To investigate this phenomenon, we present a study of Decidim Barcelona, the digital platform for citizen participation launched by the local government in 2016. In particular, we analyse its first urban planning process (Pla dโActuaciรณ Municipal, hereinafter PAM) that established the actions to be implemented by the local government. The process started with 1,300 official proposals authored by the local government. Then, 9,560 proposals were added by citizens over three months. All proposals were manually reviewed by public servants considering the votes and comments they received, the contributions by civic organizations, as well as the face-to-face meetings in which proposals were presented and discussed. Accepted proposals were then manually grouped by topical similarity to define the actions of PAM to be implemented by the local government.

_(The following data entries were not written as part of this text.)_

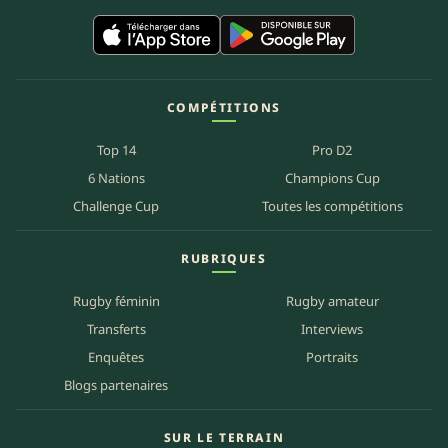
COMPÉTITIONS
Top 14
Pro D2
6 Nations
Champions Cup
Challenge Cup
Toutes les compétitions
RUBRIQUES
Rugby féminin
Rugby amateur
Transferts
Interviews
Enquêtes
Portraits
Blogs partenaires
SUR LE TERRAIN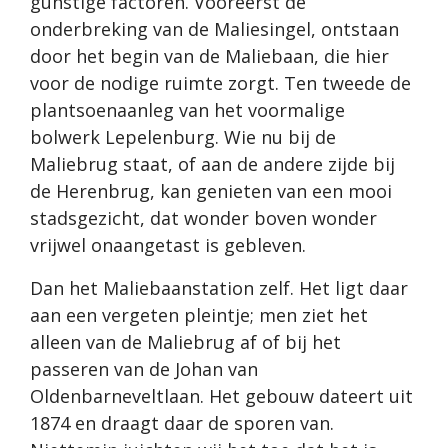
gunstige factoren. Vooreerst de
onderbreking van de Maliesingel, ontstaan
door het begin van de Maliebaan, die hier
voor de nodige ruimte zorgt. Ten tweede de
plantsoenaanleg van het voormalige
bolwerk Lepelenburg. Wie nu bij de
Maliebrug staat, of aan de andere zijde bij
de Herenbrug, kan genieten van een mooi
stadsgezicht, dat wonder boven wonder
vrijwel onaangetast is gebleven.
Dan het Maliebaanstation zelf. Het ligt daar
aan een vergeten pleintje; men ziet het
alleen van de Maliebrug af of bij het
passeren van de Johan van
Oldenbarneveltlaan. Het gebouw dateert uit
1874 en draagt daar de sporen van.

In this paper, we audit this review process through the analysis of text similarity between actions and their corresponding proposals. We propose the use of word embeddings to numerically represent the content as real-valued vectors. This allows quantifying the similarity between actions and proposals with distance measures. The results show that proposals written by the local government were linguistically closer to the action description than those written by citizens. In fact, we find noteworthy lexical differences between proposals authored by the local government and the ones posted by citizens. While the former uses an administrative vocabulary, the latter are usually characterized by terms related to specific urban issues such as mobility. We then assess the manual process of reviewing and grouping proposals into actions, implementing a distance method that automatically finds the closest action for each proposal, both accepted and rejected. This computational task confirms that accepted proposals and actions have similar content. The analysis also reveals the popularity of proposals was not considered to design the content of actions.

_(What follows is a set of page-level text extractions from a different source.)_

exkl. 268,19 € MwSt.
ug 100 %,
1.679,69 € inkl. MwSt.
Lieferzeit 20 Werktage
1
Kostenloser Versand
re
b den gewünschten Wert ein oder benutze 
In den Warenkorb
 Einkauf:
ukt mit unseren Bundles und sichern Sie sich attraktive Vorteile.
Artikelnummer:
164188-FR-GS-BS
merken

Our approach leads to a new avenue on auditing participatory democratic processes mediated by civic technologies, which are essential to understand how decisions are made. Given the large amount of information generated on these massive participatory processes, both public servants and citizens can leverage these computational methods for the evaluation and conversion process of proposals into public policies and find relevant information, respectively. However, we raise concerns over the risks and limitations of using linguistic models in civic participation, such as techno-solutionism or biases, which suggests that further empirical work is needed to critically examine the opportunities and pitfalls of algorithmic approaches for participatory democracy.